▶ **ENTRIES SUPPLIED**:
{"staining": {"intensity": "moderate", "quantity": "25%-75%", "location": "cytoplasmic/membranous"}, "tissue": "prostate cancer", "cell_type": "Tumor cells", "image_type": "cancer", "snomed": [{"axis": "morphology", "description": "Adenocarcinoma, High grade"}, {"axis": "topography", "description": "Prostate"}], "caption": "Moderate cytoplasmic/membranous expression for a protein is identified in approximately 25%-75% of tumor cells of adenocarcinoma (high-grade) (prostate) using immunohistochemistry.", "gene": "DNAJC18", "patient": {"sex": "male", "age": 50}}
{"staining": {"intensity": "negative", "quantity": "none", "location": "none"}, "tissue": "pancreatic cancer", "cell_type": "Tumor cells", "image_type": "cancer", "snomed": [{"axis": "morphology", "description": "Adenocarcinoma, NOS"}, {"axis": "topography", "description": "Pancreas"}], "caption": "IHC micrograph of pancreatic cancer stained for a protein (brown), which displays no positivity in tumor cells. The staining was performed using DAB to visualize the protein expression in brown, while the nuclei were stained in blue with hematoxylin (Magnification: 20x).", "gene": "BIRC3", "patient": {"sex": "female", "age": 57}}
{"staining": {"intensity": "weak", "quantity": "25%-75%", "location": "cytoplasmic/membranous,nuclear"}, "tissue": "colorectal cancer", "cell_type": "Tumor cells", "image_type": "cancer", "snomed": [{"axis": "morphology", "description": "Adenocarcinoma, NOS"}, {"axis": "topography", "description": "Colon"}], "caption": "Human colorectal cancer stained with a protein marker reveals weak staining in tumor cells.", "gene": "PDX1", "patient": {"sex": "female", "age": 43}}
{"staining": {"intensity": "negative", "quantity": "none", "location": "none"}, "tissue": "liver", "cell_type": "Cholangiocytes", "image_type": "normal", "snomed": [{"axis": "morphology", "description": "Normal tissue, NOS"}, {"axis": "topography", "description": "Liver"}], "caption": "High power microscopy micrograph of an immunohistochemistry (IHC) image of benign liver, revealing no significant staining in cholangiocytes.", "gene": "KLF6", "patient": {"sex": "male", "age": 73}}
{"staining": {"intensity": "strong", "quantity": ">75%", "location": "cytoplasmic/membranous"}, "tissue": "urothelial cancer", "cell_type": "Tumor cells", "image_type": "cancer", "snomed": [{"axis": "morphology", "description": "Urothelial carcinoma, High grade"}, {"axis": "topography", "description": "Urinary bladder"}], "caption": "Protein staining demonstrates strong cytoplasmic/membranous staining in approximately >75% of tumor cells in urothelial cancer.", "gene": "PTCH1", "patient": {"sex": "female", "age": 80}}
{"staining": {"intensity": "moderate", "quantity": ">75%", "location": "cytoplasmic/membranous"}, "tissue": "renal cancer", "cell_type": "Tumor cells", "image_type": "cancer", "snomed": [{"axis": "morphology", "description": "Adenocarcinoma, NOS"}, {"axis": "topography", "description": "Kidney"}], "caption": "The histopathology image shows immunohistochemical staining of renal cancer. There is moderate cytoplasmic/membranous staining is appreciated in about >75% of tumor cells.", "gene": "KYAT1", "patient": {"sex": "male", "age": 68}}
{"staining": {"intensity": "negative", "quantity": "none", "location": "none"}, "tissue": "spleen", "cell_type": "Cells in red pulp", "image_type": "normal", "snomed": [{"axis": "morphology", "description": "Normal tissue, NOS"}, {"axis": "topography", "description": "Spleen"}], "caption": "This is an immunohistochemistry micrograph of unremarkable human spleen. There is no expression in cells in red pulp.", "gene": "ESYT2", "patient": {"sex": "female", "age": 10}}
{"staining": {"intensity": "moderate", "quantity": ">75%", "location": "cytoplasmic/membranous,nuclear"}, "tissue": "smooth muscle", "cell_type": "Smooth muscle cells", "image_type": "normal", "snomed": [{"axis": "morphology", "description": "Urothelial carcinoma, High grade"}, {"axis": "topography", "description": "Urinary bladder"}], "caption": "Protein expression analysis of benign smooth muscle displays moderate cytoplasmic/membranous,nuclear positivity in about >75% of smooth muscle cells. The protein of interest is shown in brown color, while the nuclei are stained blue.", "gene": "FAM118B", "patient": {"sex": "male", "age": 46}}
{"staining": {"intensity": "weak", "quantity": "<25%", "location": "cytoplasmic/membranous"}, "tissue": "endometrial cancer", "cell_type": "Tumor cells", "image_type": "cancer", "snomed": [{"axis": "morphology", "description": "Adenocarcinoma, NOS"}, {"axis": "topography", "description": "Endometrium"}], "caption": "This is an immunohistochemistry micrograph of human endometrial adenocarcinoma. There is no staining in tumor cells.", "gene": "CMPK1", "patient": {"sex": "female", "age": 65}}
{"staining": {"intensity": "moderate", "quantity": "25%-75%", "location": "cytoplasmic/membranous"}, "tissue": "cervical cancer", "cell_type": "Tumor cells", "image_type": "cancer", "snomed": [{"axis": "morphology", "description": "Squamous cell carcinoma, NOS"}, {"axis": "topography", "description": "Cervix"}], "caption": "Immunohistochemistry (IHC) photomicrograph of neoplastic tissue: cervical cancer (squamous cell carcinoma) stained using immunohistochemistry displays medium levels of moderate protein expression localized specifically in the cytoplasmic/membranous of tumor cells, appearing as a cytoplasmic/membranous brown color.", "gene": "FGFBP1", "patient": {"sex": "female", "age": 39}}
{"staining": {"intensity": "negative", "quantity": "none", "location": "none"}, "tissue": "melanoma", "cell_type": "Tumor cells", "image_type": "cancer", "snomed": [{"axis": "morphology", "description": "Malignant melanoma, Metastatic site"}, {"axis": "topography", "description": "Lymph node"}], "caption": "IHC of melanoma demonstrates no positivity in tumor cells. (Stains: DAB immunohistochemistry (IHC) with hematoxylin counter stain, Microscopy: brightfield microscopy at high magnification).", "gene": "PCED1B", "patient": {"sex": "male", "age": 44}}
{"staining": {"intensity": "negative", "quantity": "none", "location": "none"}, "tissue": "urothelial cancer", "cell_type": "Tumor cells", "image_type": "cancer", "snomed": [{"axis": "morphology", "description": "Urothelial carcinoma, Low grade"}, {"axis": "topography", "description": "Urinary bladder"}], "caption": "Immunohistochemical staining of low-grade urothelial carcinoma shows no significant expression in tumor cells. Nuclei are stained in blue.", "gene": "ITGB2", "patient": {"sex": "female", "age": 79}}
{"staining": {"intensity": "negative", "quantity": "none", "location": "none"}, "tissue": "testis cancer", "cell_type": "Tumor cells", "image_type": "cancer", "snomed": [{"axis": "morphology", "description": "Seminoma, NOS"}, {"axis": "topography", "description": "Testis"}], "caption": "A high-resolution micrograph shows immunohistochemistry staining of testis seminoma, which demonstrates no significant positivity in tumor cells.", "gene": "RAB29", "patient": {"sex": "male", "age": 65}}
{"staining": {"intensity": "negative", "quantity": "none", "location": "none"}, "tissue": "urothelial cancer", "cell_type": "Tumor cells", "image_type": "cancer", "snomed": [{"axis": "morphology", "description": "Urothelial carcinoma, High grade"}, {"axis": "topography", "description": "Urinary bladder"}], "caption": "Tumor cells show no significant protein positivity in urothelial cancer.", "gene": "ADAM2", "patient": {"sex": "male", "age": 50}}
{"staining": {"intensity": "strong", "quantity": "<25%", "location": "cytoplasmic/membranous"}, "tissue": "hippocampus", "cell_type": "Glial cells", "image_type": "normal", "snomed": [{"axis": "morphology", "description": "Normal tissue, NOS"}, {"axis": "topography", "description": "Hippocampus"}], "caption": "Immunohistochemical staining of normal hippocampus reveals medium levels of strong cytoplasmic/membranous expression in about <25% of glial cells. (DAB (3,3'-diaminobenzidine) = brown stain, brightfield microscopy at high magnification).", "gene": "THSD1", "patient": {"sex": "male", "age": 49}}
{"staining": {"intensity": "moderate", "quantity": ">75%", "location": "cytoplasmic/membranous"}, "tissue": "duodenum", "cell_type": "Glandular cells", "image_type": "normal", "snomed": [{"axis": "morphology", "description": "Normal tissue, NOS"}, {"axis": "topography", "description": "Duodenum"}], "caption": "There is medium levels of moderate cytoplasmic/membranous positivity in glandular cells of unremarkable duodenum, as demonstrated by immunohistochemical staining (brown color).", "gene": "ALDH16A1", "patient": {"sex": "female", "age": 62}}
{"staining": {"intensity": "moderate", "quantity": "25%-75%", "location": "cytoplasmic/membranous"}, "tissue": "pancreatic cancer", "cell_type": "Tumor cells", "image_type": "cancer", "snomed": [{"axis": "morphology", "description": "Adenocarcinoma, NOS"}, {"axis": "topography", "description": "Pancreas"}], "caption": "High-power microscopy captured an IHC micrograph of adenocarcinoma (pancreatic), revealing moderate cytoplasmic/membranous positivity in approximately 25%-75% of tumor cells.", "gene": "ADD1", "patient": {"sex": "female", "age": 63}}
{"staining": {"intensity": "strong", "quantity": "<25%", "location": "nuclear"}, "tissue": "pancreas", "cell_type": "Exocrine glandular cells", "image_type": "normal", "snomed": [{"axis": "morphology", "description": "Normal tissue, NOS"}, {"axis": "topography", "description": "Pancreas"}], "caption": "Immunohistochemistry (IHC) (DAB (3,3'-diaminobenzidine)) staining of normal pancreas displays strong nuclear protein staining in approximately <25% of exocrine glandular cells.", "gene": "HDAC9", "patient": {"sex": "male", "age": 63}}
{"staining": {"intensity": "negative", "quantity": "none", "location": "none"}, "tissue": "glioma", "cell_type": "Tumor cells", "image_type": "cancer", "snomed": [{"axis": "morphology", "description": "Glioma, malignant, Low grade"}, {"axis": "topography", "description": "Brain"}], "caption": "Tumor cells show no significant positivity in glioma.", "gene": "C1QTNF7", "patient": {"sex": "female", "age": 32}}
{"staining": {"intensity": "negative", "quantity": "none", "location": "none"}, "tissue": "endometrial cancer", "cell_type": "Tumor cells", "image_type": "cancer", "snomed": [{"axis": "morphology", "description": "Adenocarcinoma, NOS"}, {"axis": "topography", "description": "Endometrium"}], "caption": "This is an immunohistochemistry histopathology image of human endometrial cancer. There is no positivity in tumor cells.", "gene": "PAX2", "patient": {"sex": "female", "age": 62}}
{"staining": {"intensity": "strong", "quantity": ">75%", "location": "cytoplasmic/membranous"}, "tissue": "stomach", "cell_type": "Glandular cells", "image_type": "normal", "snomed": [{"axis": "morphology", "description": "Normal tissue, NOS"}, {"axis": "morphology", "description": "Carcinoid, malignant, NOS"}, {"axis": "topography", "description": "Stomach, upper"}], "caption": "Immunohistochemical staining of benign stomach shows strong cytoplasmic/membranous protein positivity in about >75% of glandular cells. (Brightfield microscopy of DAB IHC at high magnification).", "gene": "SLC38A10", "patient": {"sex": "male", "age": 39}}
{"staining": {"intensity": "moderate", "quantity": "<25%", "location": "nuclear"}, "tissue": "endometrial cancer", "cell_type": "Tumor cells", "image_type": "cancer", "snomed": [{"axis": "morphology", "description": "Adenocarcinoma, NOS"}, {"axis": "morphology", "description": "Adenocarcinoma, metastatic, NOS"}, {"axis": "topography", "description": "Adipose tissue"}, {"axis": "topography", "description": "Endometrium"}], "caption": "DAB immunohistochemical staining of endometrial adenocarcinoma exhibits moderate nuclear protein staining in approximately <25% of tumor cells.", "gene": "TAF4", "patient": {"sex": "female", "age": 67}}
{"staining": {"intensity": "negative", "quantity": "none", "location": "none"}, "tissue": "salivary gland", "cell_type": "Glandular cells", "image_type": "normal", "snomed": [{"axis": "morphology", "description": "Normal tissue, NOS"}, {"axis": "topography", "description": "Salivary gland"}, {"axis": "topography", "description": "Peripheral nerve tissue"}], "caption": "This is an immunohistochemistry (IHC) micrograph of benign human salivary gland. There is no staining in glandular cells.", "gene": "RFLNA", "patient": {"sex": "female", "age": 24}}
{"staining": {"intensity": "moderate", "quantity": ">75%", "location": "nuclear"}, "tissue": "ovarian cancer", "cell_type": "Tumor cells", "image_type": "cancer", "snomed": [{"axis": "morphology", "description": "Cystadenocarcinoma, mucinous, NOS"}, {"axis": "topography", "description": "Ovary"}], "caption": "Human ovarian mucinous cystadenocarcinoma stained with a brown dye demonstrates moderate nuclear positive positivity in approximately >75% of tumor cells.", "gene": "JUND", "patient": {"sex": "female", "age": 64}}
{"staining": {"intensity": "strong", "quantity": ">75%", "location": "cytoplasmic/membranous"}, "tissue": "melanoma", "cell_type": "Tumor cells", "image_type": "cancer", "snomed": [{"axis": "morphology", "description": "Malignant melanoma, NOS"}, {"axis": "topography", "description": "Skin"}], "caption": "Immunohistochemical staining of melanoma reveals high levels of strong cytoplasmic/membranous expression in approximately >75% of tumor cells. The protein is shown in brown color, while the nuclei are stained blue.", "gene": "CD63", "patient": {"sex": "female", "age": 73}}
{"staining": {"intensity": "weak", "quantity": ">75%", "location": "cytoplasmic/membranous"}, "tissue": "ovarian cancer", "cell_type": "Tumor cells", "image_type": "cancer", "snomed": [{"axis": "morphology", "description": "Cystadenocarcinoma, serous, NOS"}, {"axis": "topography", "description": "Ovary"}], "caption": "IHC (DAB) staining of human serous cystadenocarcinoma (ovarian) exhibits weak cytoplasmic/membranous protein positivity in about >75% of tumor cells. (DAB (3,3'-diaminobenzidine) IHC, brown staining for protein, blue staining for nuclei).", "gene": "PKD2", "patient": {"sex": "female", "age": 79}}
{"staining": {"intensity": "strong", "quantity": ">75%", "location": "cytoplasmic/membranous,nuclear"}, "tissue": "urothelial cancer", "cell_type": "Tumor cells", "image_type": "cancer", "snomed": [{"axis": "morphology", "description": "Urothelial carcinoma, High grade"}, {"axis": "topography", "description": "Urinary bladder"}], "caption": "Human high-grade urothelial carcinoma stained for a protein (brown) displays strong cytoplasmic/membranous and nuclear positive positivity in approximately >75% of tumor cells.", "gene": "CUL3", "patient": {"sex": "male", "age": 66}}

▶ **EXERCISE PROMPT**: From the records above, transcribe without alteration every line from the one with "micrograph of unremarkable" to the one with "expression analysis of", inclusive.

▶ **ANSWER**:
{"staining": {"intensity": "negative", "quantity": "none", "location": "none"}, "tissue": "spleen", "cell_type": "Cells in red pulp", "image_type": "normal", "snomed": [{"axis": "morphology", "description": "Normal tissue, NOS"}, {"axis": "topography", "description": "Spleen"}], "caption": "This is an immunohistochemistry micrograph of unremarkable human spleen. There is no expression in cells in red pulp.", "gene": "ESYT2", "patient": {"sex": "female", "age": 10}}
{"staining": {"intensity": "moderate", "quantity": ">75%", "location": "cytoplasmic/membranous,nuclear"}, "tissue": "smooth muscle", "cell_type": "Smooth muscle cells", "image_type": "normal", "snomed": [{"axis": "morphology", "description": "Urothelial carcinoma, High grade"}, {"axis": "topography", "description": "Urinary bladder"}], "caption": "Protein expression analysis of benign smooth muscle displays moderate cytoplasmic/membranous,nuclear positivity in about >75% of smooth muscle cells. The protein of interest is shown in brown color, while the nuclei are stained blue.", "gene": "FAM118B", "patient": {"sex": "male", "age": 46}}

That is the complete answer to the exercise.